Use Cloud Run + Docker image when you want a stable shared server.
Also note that the Google Ads MCP GitHub repo says the Google Cloud deployment path supports authentication using an OAuth Client ID and Client Secret through the OAuth proxy. (GitHub)
What I would use this for
This setup is useful for quick reporting and diagnostics.
For example:
Show me campaigns with high spend and low conversions this week.
Which campaigns changed the most compared to last week?
List my active campaigns and their cost, clicks, conversions, and CPA.
Which device category is spending the most?
What campaign should I investigate first?
Because the server is read-only, I like this setup as an analysis layer, not an automation layer. It is great for asking questions, checking performance, and exploring account data without writing GAQL manually every time.
Result: Testing Google Ads MCP with Claude
Now, let’s see the result when using the Google Ads MCP server with Claude.

After the MCP server is configured, Claude can access Google Ads through the connected MCP tool. I can ask questions, such as checking accessible accounts, reviewing campaign performance, or summarizing metrics from the last 7 days.
In my test, Claude was able to call the Google Ads MCP server and return useful campaign data without me writing GAQL manually.

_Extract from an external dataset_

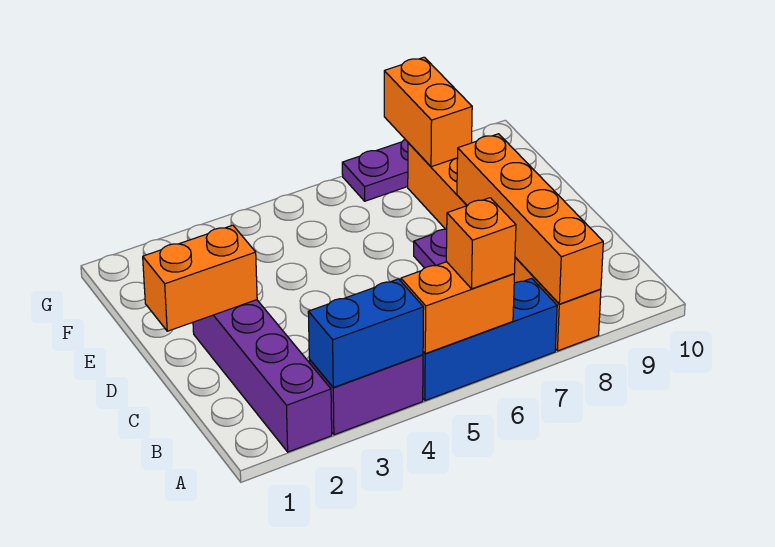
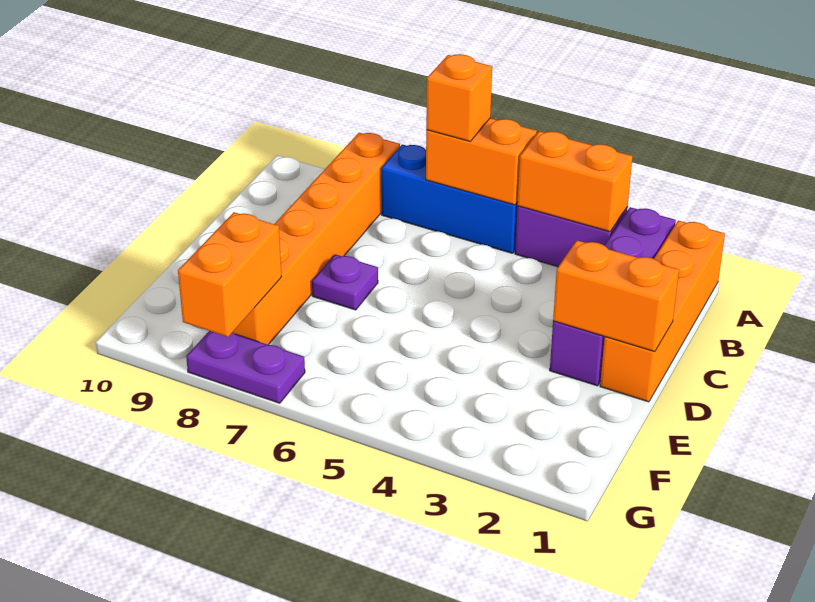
blue 1x2 brick [308,279,424,388] -> orange 1x2 brick [517,131,633,232]
orange 1x4 brick [457,134,603,304] -> orange 1x4 brick moved to [600,221,725,402]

Since the current server is read-only, this setup is best for analysis and reporting. It lets Claude inspect Google Ads performance safely without making changes to campaigns, ads, or bids.
Common issues
The server does not show up
Check that your config file is in the correct location for your AI client.

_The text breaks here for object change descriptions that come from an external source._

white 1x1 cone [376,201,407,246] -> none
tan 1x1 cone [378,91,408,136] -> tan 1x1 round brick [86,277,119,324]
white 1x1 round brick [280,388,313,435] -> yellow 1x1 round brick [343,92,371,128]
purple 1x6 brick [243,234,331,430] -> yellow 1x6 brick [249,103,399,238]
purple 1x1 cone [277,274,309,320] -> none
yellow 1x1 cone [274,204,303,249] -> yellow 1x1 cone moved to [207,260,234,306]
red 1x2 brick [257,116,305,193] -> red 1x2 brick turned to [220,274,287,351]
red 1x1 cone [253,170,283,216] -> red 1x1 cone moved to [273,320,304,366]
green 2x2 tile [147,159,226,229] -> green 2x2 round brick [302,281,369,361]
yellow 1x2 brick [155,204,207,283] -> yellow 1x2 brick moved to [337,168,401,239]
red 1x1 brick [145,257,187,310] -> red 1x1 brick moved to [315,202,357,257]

Also check that pipx works:
pipx --version
Authentication fails
Check that:
GOOGLE_APPLICATION_CREDENTIALS
points to the real credentials JSON file.
Also confirm your credentials include:
https://www.googleapis.com/auth/adwords
Google’s repo specifically says this scope is required for the credentials. (GitHub)

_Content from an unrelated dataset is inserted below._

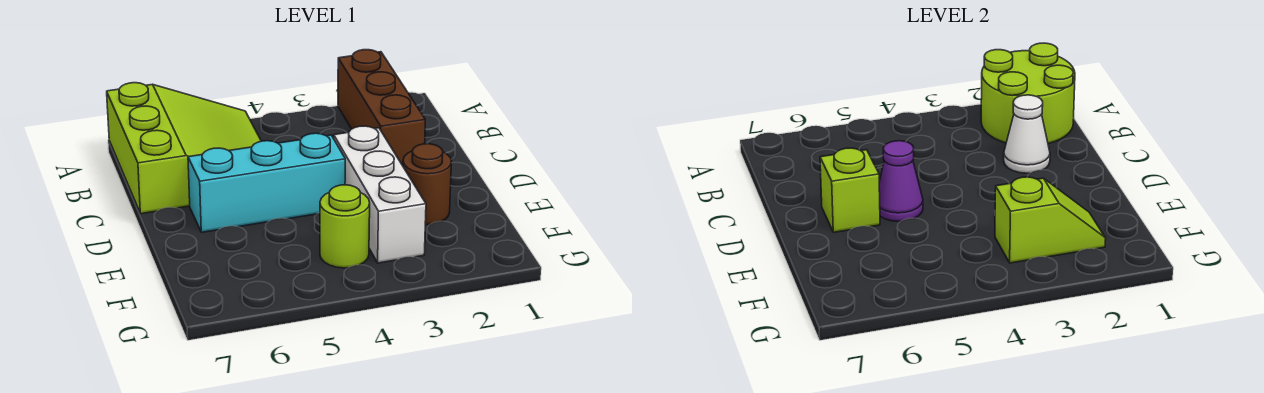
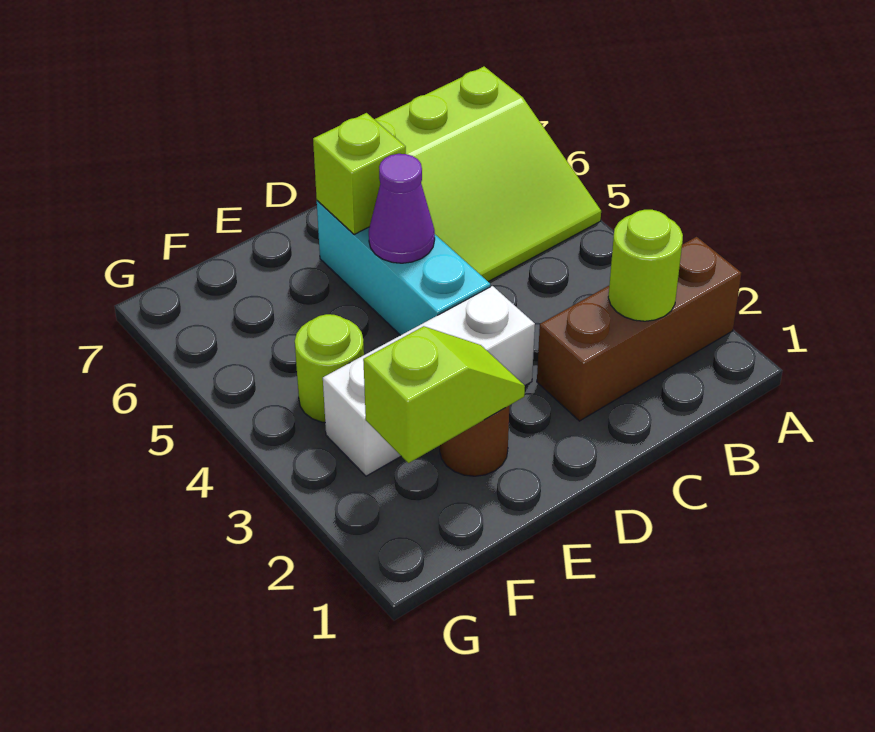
lime 2x2 round brick [981,43,1075,144] -> lime 1x1 round brick [608,210,683,321]
white 1x1 cone [1004,95,1050,173] -> none
lime 1x2 slope [995,177,1106,263] -> lime 1x2 slope turned to [363,326,525,463]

You cannot query production accounts
Your developer token may not have the required access level. Google’s repo says the token needs at least Explorer access to query production accounts. (GitHub)
The AI asks for a customer ID
That is normal. The repo notes that the agent will need a customer ID for most prompts. (GitHub)
Use:
What customers do I have access to?
Then copy the customer ID into your next prompt.
Local vs Cloud Run
For personal use, I would start with the local pipx setup.
Google also documents deploying the MCP server to Google Cloud Run or other cloud infrastructure if you want to share the server across different agents or run it as a web service. (Google for Developers)
For most developers, local is simpler:
Local setup = best for testing and personal use
Cloud Run setup = better for teams, hosted agents, or shared access
Final thoughts
The Google Ads MCP server is a good example of where AI tooling is going.
Instead of exporting reports, writing custom scripts, or manually building dashboards, you can connect your AI tool directly to the Google Ads API and ask questions in natural language.
The important thing to remember: this is currently read-only. That is actually a good thing for a first setup. You can explore and analyze campaign data without worrying that the AI will accidentally change bids or pause campaigns.
For my own workflow, I would use this for:
weekly campaign summaries
quick performance checks
finding high-spend low-result campaigns
understanding account structure
exploring Google Ads data without writing GAQL manually
If you work with Google Ads and use AI coding tools already, this is worth setting up.